The fear of COVID has been replaced by the fear of missing out. News flash – that walking tour of counties Cork and Killarney is sold out, and so is the wine cruise on the Rhine. For the generation who has the most money and loves spending it, the waiting is over but they’re going to need to get on the wait list for all those great adventures that were postponed by the pandemic. With heightened demand for leisure pursuits facing limited supply, “50+FOMO” is starting to take hold. The pandemic helped the boomers to realize how precious time is, especially when it’s taken away from you. Expect them to be led by their dreams lest another “nightmare” robs them of their freedom to pursue the joy they’ve worked their whole lives for.
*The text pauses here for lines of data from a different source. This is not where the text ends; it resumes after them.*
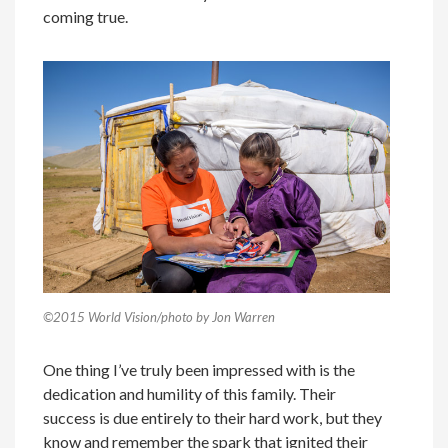
coming true.
©2015 World Vision/photo by Jon Warren
One thing I’ve truly been impressed with is the
dedication and humility of this family. Their
success is due entirely to their hard work, but they
know and remember the spark that ignited their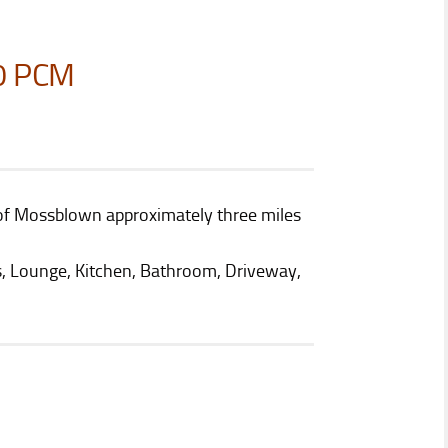
0 PCM
ge of Mossblown approximately three miles
 Lounge, Kitchen, Bathroom, Driveway,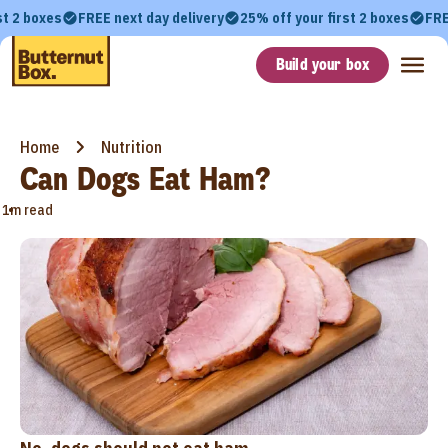
st 2 boxes
FREE next day delivery
25% off your first 2 boxes
FRE
Build your box
Home
Nutrition
Can Dogs Eat Ham?
•
1m read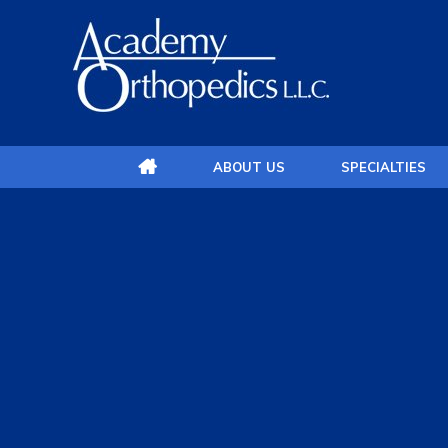
ABOUT US
SPECIALTIES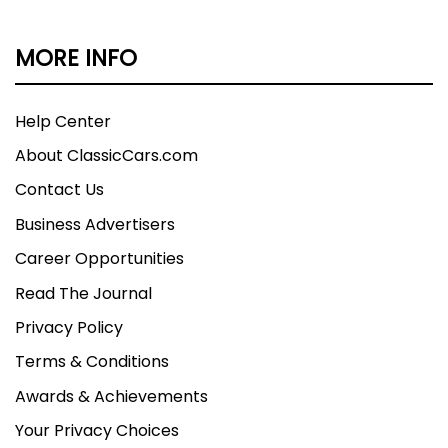
MORE INFO
Help Center
About ClassicCars.com
Contact Us
Business Advertisers
Career Opportunities
Read The Journal
Privacy Policy
Terms & Conditions
Awards & Achievements
Your Privacy Choices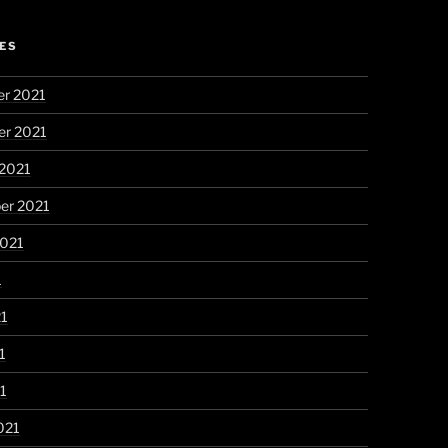
ES
r 2021
r 2021
 2021
er 2021
2021
1
21
1
21
021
There’s an old saying about being old. By way of living a longer life, you’ve had more experiences that have taught you more lessons, hence it’s said that you’re “older and wiser”. For most, this is true. While I often can’t remember what I just decided to write down so I wouldn’t forget it, I believe that my life’s experiences have created wisdom that helps me make more educated choices for my future. Now consider this in the context of the pandemic. As we begin a return to normalcy, 78 million baby boomers are arithmetically 2 years older but geometrically wiser because of the life-altering nature of the pandemic. For a generation whose size alone has always amplified the impact of its choices, now add the overlay of pent-up dreams and desires for a cohort that has a finite number of years to do what they’ve waited a lifetime for. As the pandemic starts to give way to a boom of prosperity, don’t forget about the boomers. Marketing’s most valuable consumer is out to prove that nothing can keep them down forever and they’re going to be doing it with their wallets out.